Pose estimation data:
########
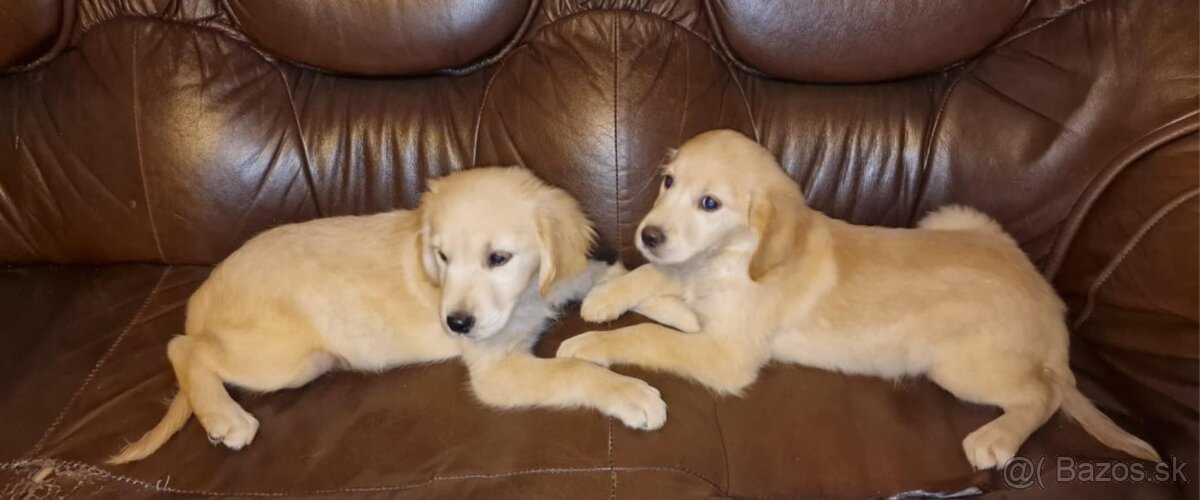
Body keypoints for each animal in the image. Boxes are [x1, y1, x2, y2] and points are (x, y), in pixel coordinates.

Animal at [105, 166, 667, 462]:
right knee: (184, 349)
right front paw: (632, 394)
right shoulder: (496, 371)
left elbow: (589, 271)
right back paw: (225, 417)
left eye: (498, 258)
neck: (525, 297)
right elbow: (574, 369)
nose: (455, 324)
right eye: (442, 256)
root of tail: (203, 297)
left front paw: (612, 286)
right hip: (289, 359)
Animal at [559, 128, 1161, 467]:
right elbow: (657, 283)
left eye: (710, 203)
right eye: (668, 182)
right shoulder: (695, 288)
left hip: (957, 365)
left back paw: (998, 439)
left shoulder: (728, 357)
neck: (734, 257)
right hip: (954, 218)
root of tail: (1050, 305)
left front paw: (585, 346)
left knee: (1045, 393)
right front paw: (608, 294)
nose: (648, 234)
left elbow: (648, 333)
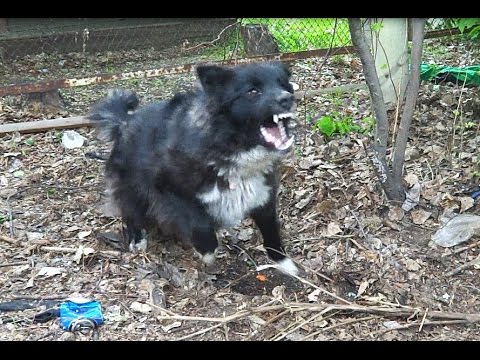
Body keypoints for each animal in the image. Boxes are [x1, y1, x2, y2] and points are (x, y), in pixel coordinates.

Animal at [86, 62, 296, 276]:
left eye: (283, 84)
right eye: (252, 91)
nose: (287, 98)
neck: (226, 146)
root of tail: (125, 123)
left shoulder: (263, 196)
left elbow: (271, 232)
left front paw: (283, 262)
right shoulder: (169, 191)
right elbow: (201, 226)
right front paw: (207, 253)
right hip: (133, 190)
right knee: (130, 213)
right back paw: (137, 240)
########
(THE TASK): If a record contains a picture, drop the picture and repeat the rest exactly.

(WRITTEN ANSWER):
Body keypoints for each animal in the image. Boxes are [x1, y1, x2, y2] and points are (x, y), in pixel coordinates.

Animal at [105, 166, 667, 462]:
right knee: (184, 349)
right front paw: (632, 394)
right shoulder: (496, 371)
left elbow: (589, 271)
right back paw: (225, 417)
left eye: (498, 258)
neck: (525, 297)
right elbow: (574, 369)
nose: (455, 324)
right eye: (442, 256)
root of tail: (203, 297)
left front paw: (612, 286)
right hip: (289, 359)
Animal at [559, 128, 1161, 467]:
right elbow: (657, 283)
left eye: (710, 203)
right eye: (668, 182)
right shoulder: (695, 288)
left hip: (957, 365)
left back paw: (998, 439)
left shoulder: (728, 357)
neck: (734, 257)
right hip: (954, 218)
root of tail: (1050, 305)
left front paw: (585, 346)
left knee: (1045, 393)
right front paw: (608, 294)
nose: (648, 234)
left elbow: (648, 333)
Body keypoints for each animal in the image. Boxes are [x1, y1, x2, y2] and points are (x, y), in pixel coordinates.

Animal at [86, 62, 296, 276]:
left eye: (283, 84)
right eye: (252, 91)
nose: (287, 98)
neck: (226, 146)
root of tail: (125, 123)
left shoulder: (263, 196)
left elbow: (271, 232)
left front paw: (283, 262)
right shoulder: (169, 191)
right elbow: (201, 226)
right front paw: (207, 253)
right hip: (133, 190)
right knee: (130, 213)
right back paw: (137, 240)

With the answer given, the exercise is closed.